[Saved data entries]
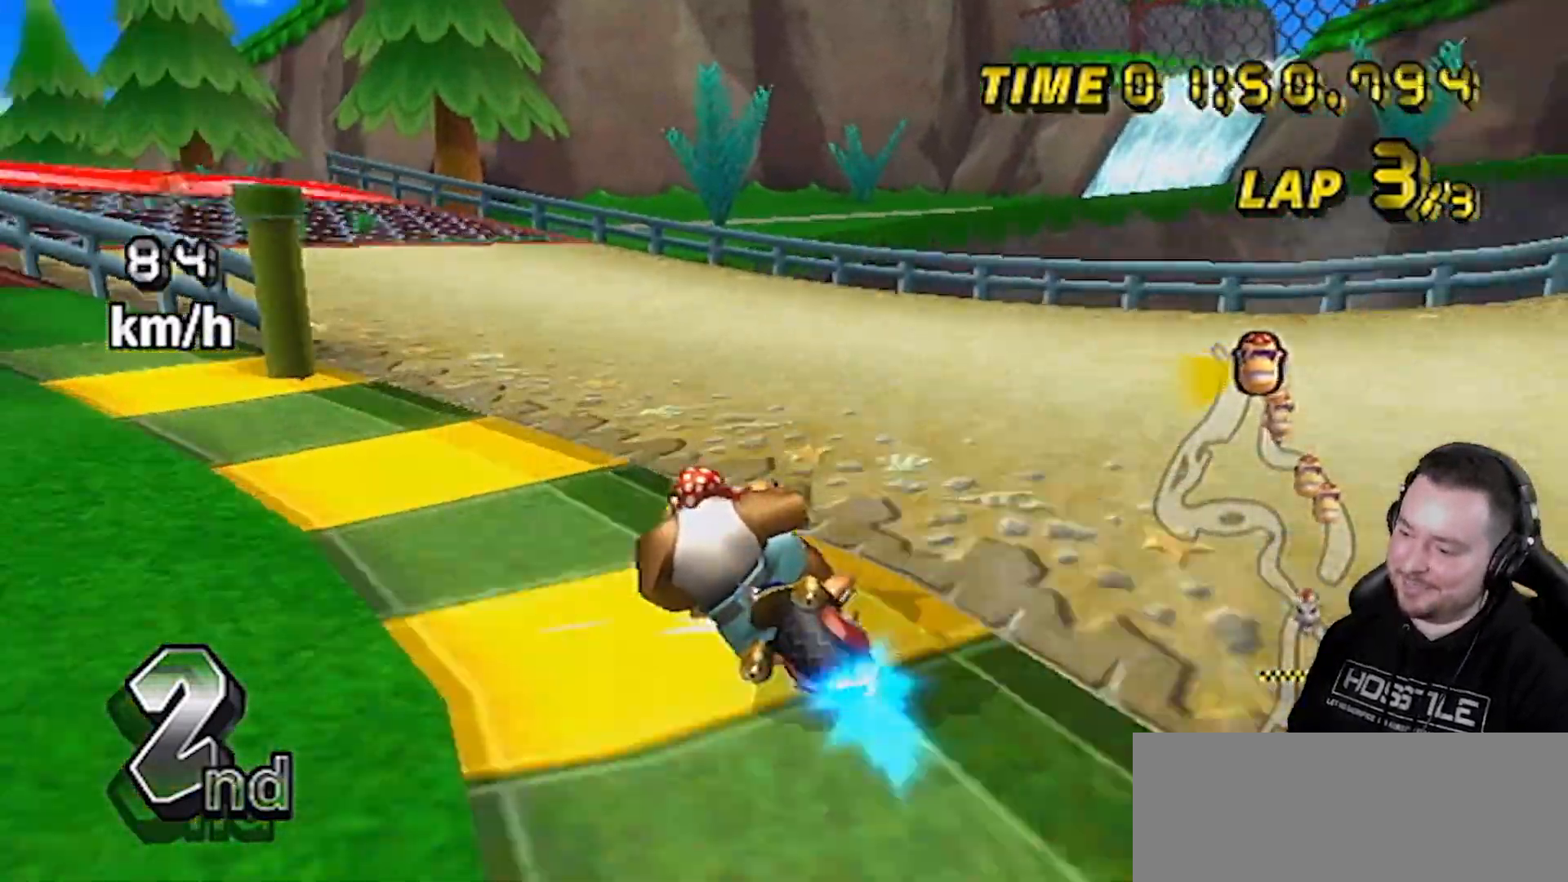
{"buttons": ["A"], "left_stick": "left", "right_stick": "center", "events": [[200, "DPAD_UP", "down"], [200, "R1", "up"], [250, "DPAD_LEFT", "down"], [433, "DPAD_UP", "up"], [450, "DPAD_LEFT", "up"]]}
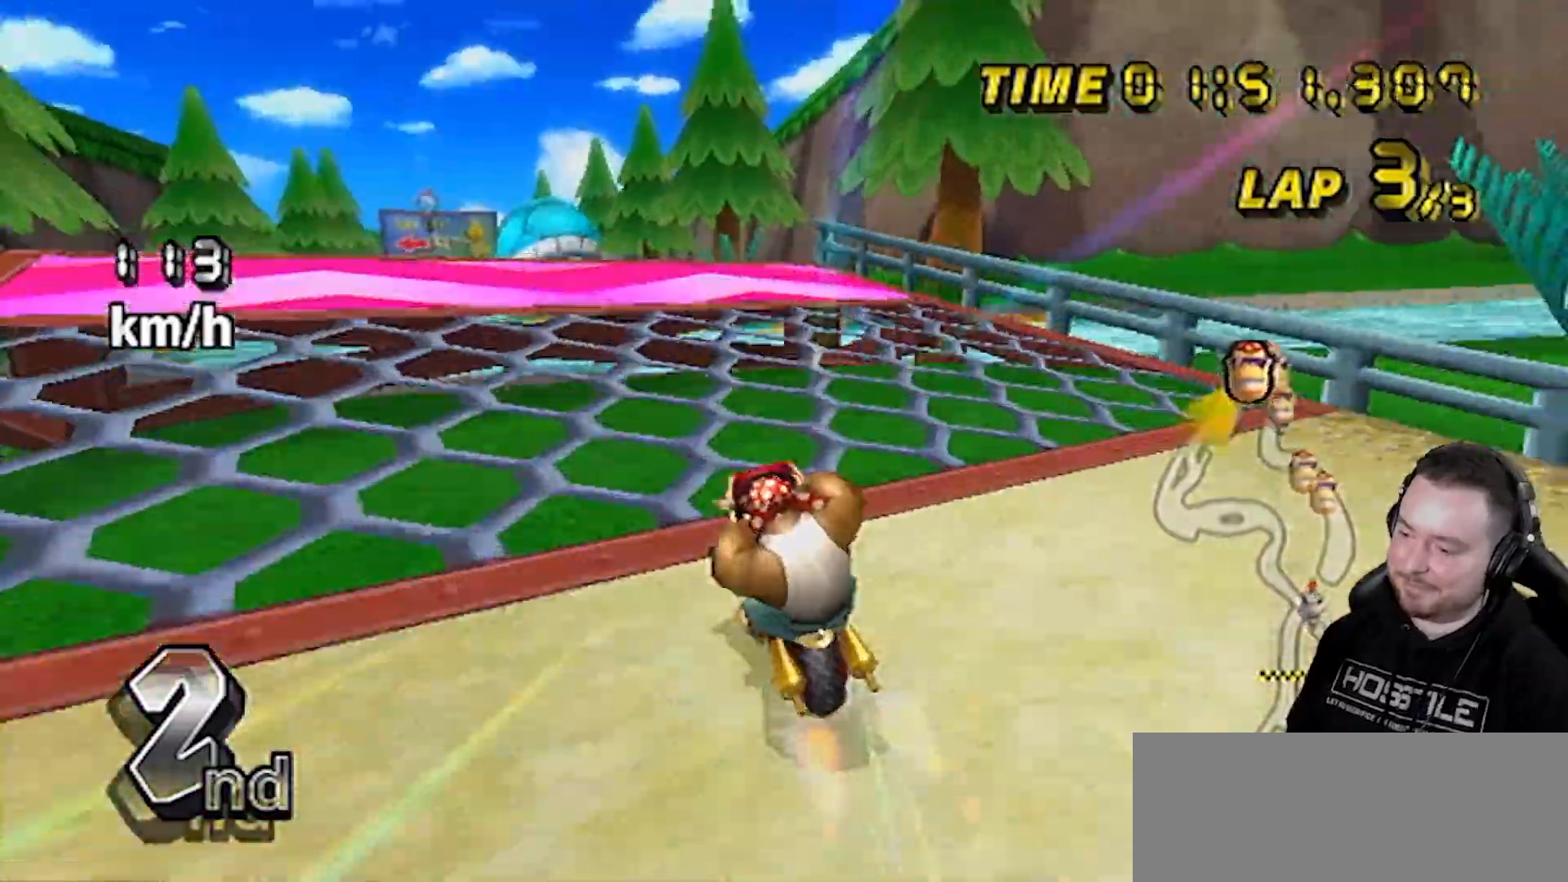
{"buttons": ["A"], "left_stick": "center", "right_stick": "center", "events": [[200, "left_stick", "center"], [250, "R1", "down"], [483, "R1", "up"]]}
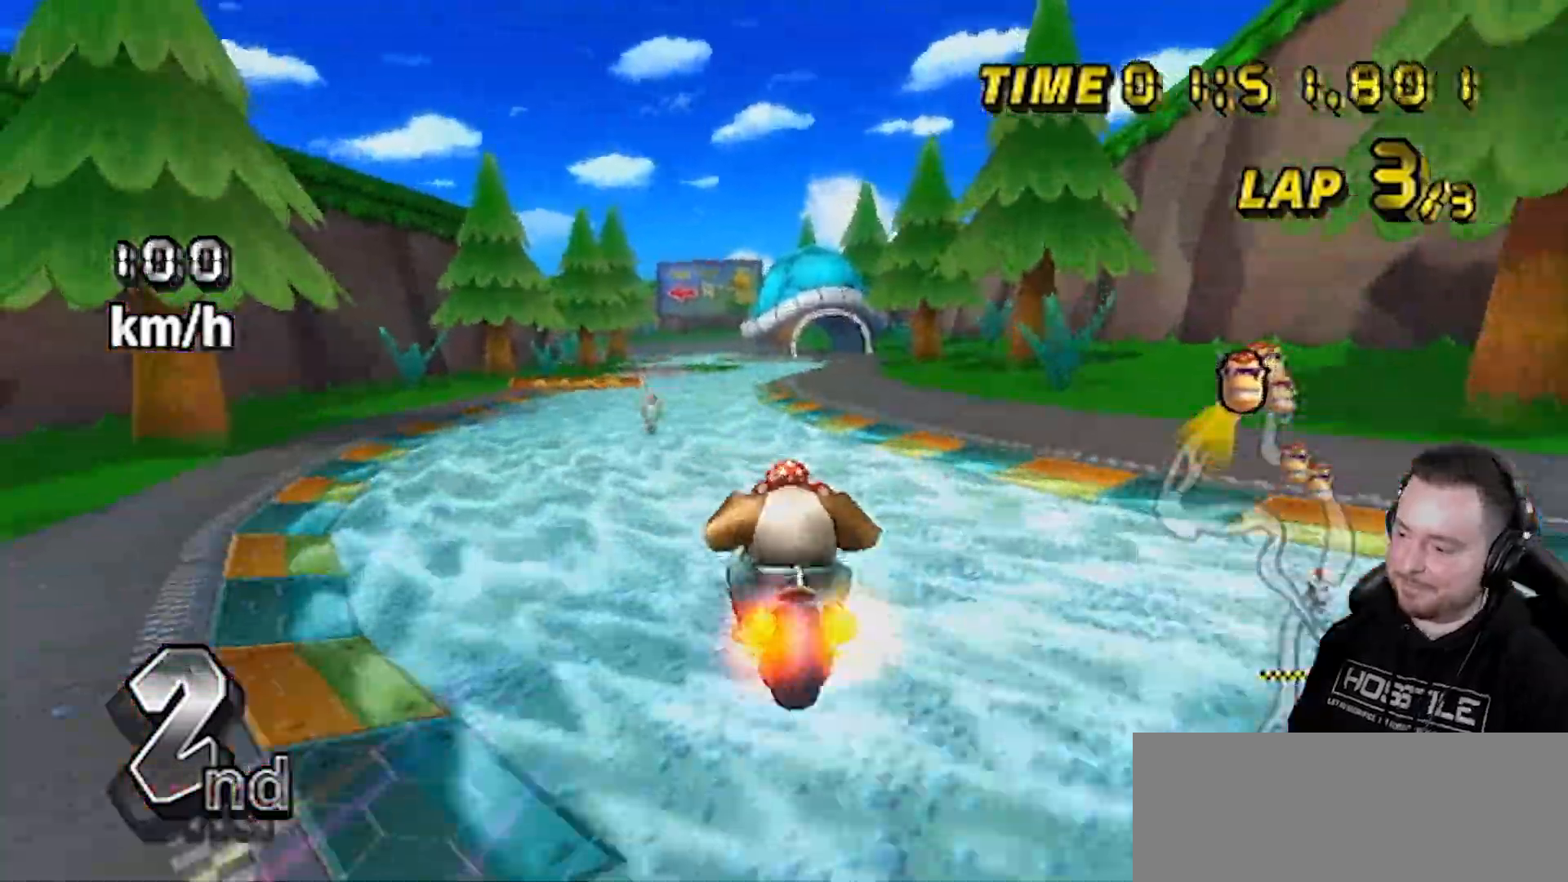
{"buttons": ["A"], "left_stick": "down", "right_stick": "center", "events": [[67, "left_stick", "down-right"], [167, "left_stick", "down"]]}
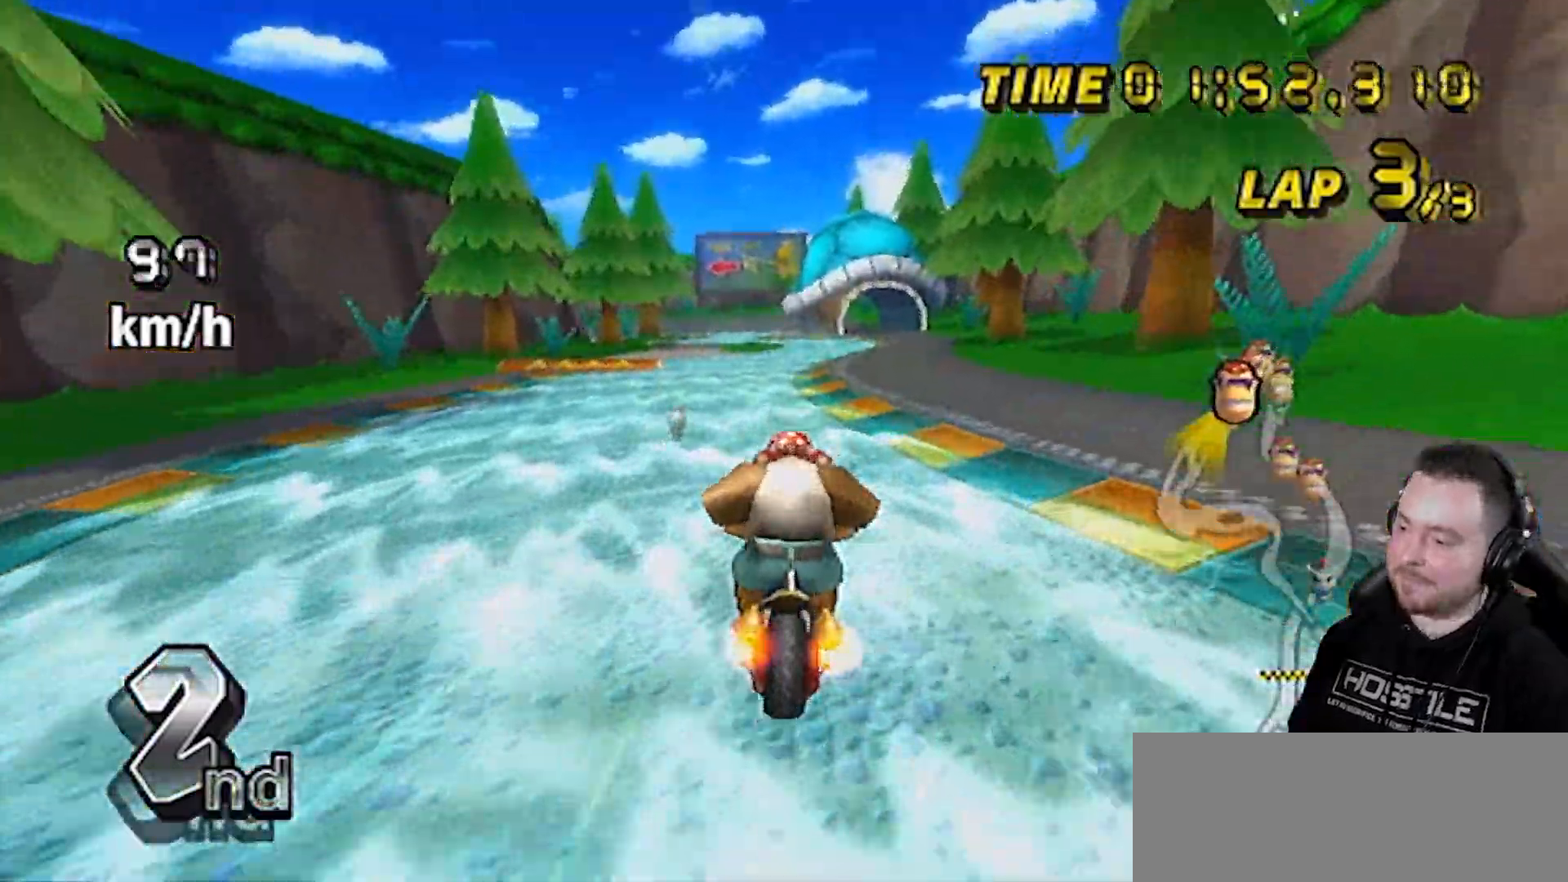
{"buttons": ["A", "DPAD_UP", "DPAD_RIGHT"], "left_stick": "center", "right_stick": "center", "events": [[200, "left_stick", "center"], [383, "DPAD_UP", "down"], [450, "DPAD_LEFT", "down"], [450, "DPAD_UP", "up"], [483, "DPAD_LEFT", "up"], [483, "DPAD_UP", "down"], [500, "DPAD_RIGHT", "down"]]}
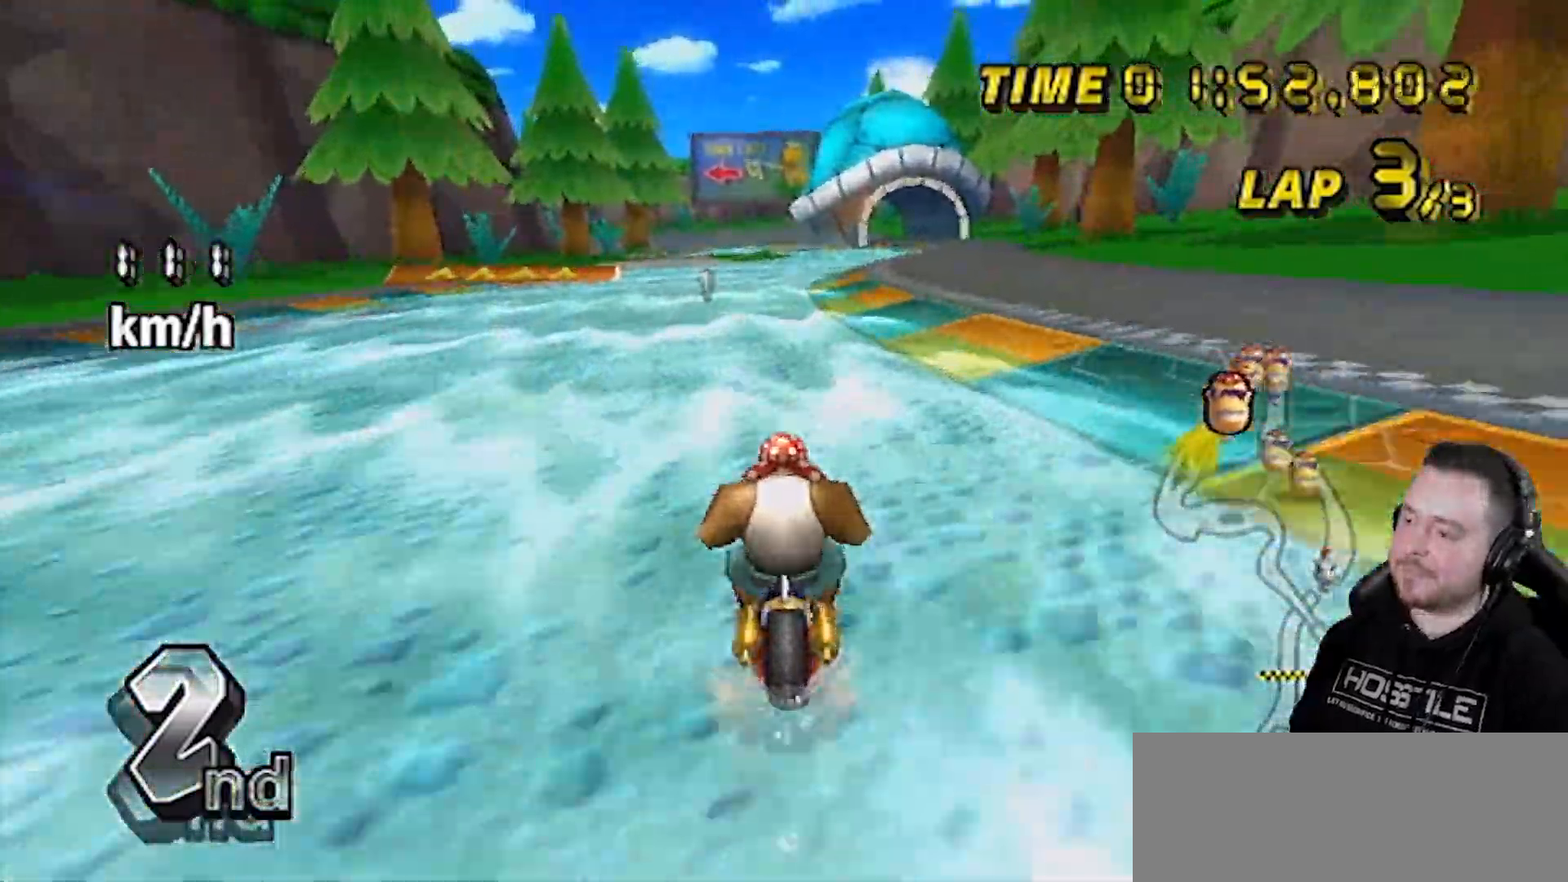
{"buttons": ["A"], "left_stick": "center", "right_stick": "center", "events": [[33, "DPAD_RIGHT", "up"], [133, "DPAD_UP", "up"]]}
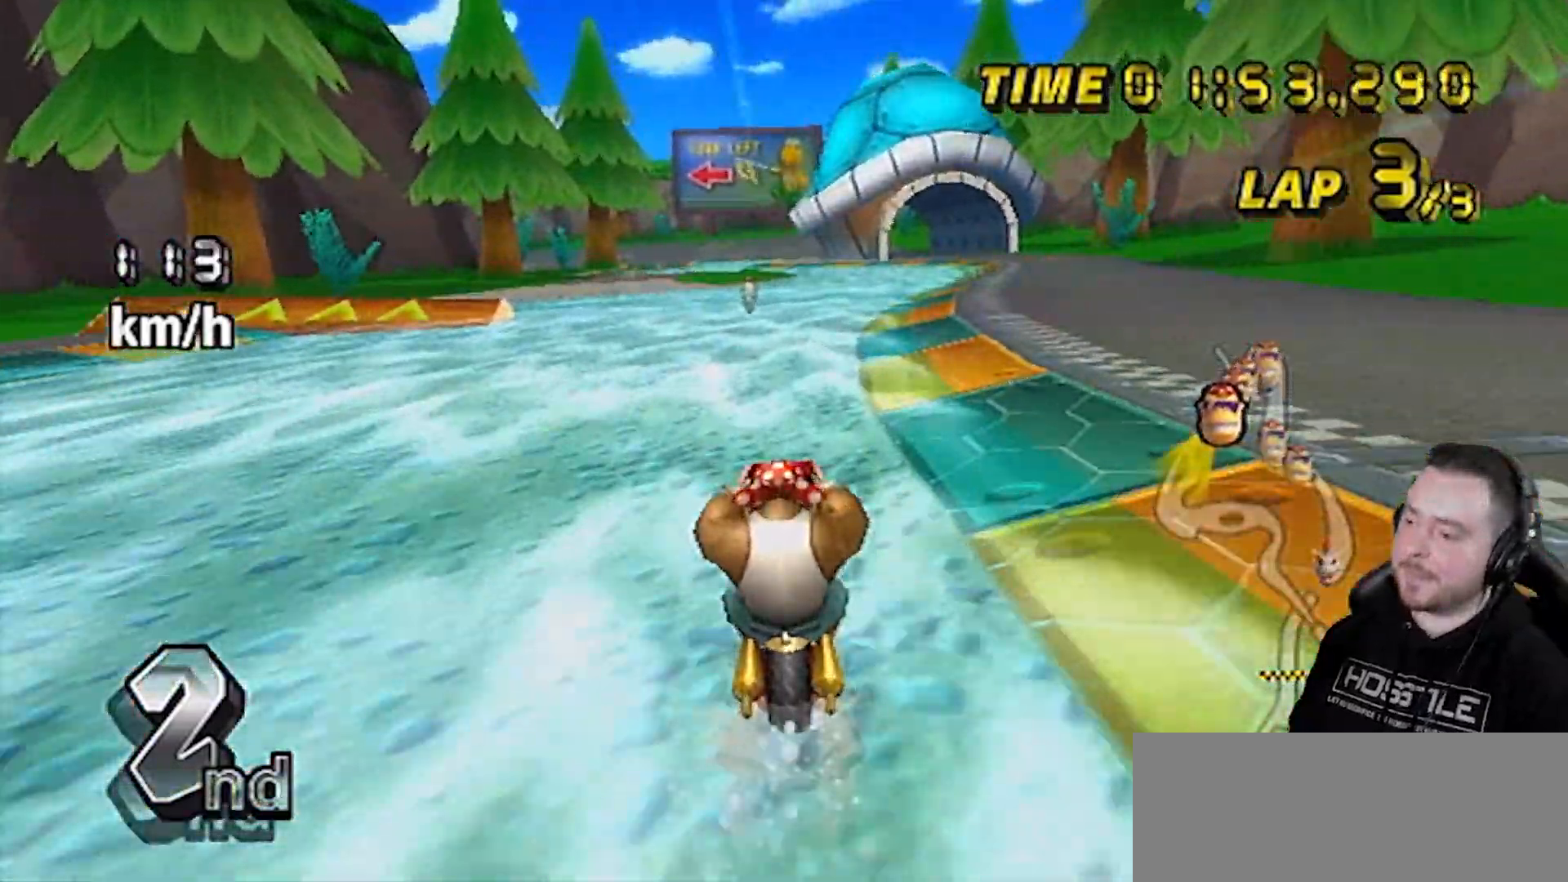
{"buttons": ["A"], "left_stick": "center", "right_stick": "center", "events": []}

▸ **WHAT IS NEEDED**
In your copy, every entry above must match word for word, and no picture may appear.

▸ **RESPONSE AREA**
{"buttons": ["A"], "left_stick": "left", "right_stick": "center", "events": [[200, "DPAD_UP", "down"], [200, "R1", "up"], [250, "DPAD_LEFT", "down"], [433, "DPAD_UP", "up"], [450, "DPAD_LEFT", "up"]]}
{"buttons": ["A"], "left_stick": "center", "right_stick": "center", "events": [[200, "left_stick", "center"], [250, "R1", "down"], [483, "R1", "up"]]}
{"buttons": ["A"], "left_stick": "down", "right_stick": "center", "events": [[67, "left_stick", "down-right"], [167, "left_stick", "down"]]}
{"buttons": ["A", "DPAD_UP", "DPAD_RIGHT"], "left_stick": "center", "right_stick": "center", "events": [[200, "left_stick", "center"], [383, "DPAD_UP", "down"], [450, "DPAD_LEFT", "down"], [450, "DPAD_UP", "up"], [483, "DPAD_LEFT", "up"], [483, "DPAD_UP", "down"], [500, "DPAD_RIGHT", "down"]]}
{"buttons": ["A"], "left_stick": "center", "right_stick": "center", "events": [[33, "DPAD_RIGHT", "up"], [133, "DPAD_UP", "up"]]}
{"buttons": ["A"], "left_stick": "center", "right_stick": "center", "events": []}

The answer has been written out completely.